Mich hat beeindruckt, dass die EU mitten im Angriffskrieg Russlands auf die Ukraine die Kraft gefunden hat, den Green Deal voranzubringen. Und dass die US-Regierung in einer innenpolitisch schwierigen Situation den Inflation Reduction Act zustande gebracht hat. Der Westen könnte jetzt gemeinsam den Klimaschutz vorantreiben.
Sie sind ein religiöser Mensch, waren Mitglied im Jesuitenorden und meditieren jeden Tag eine Stunde lang. Gibt Ihnen das Gelassenheit?
Es stimmt, ich meditiere täglich eine Stunde, immer morgens um sechs.
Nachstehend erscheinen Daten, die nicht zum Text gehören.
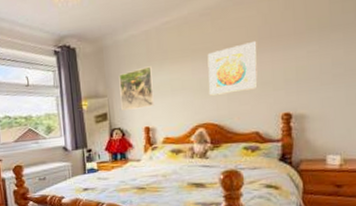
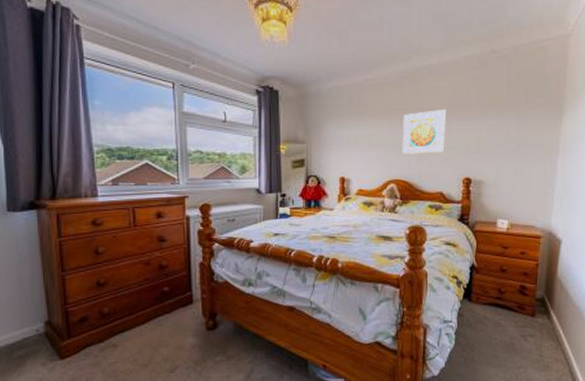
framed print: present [119,66,154,111] -> none [319,119,353,159]

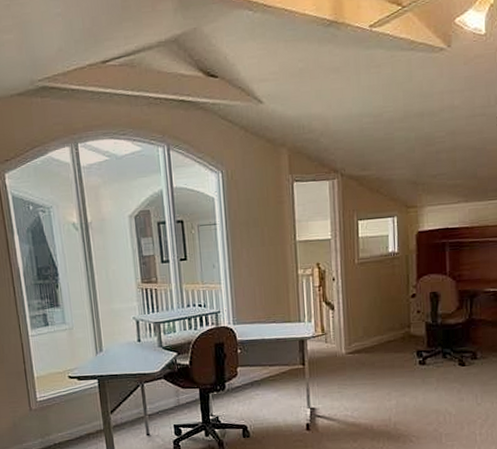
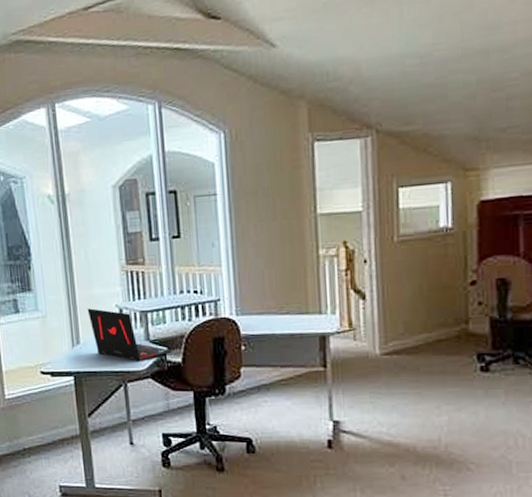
laptop: none [108,321,182,366] -> present [87,308,173,363]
Das Meditieren gelingt dem Menschen nur, wenn er einen Schritt innerlich zurücktreten, von außen das Chaos seiner Gefühle betrachten und dann Entscheidungen treffen kann. Wir müssen das beim Klimaschutz auch so machen: einen Schritt zurücktreten, uns klar über die strategischen Prioritäten werden und dann kraftvoll handeln.
Und dann werden die Menschen es letztlich schaffen, die Welt zu retten und die Klimakrise in den Griff zu bekommen?
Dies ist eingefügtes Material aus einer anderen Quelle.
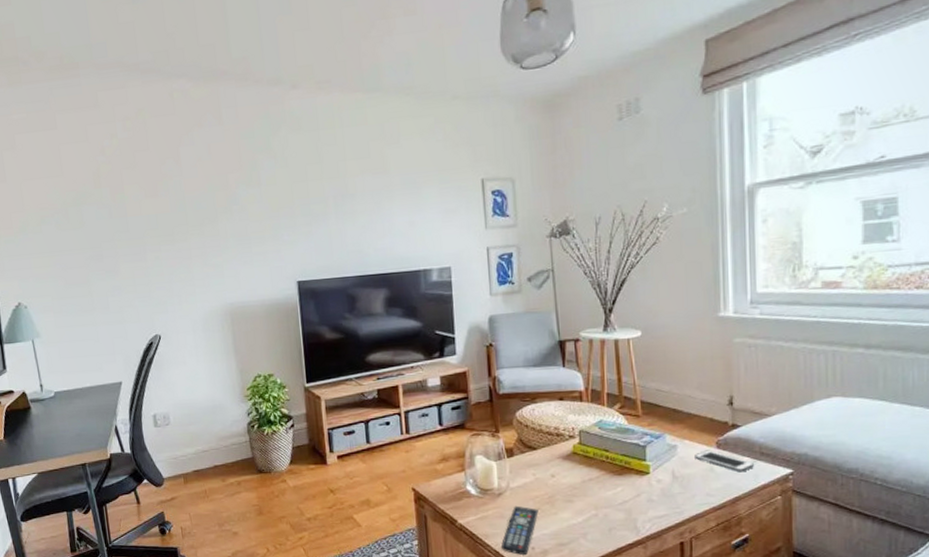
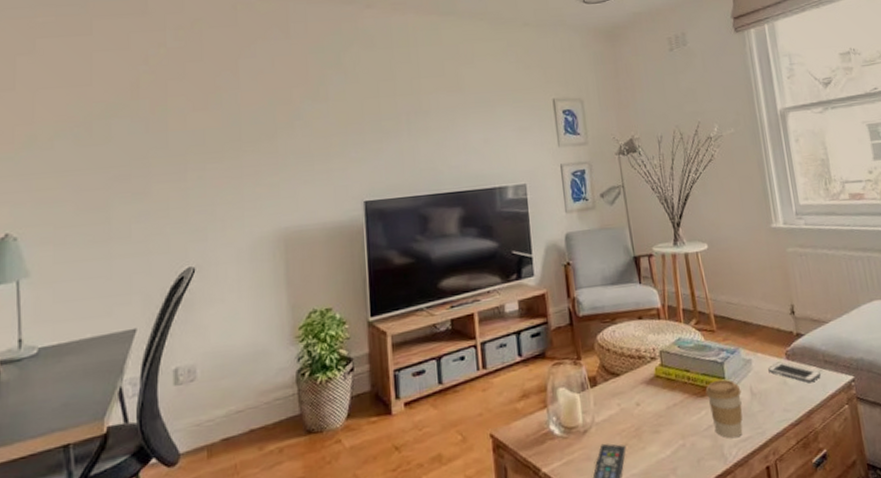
coffee cup: none [624,461,662,515] -> present [705,379,743,439]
Ja. Es gibt eine lange Geschichte der Menschheit. Wir sind keine Lemminge. In existenzbedrohenden Krisen sind wir nicht den Abgrund hinabgestürzt, sondern haben am Ende immer Lösungen gefunden.
Herr Edenhofer, wir danken Ihnen für das Gespräch.
Zur Person: Professor Ottmar Edenhofer, Jahrgang 1961, ist Direktor des Potsdam-Instituts für Klimafolgenforschung (PIK) und leitet zugleich den Berliner Thinktank Mercator Research Institute on Global Commons and Climate Change. Der gebürtige Niederbayer trat als junger Mann in den katholischen Jesuitenorden ein und gründete eine jesuitische Hilfsorganisation für Flüchtlinge in Bosnien und Kroatien – ehe er den Orden verließ und Klimaökonom wurde.
Der zweifache Vater, der unter anderem in führenden Funktionen für den Weltklimarat arbeitete, macht sich seit Jahren für eine konsequente und umfassende Bepreisung von Kohlendioxid stark. Seiner Einschätzung nach sind CO₂-Preise der beste Weg, um die globalen Emissionen einzudämmen.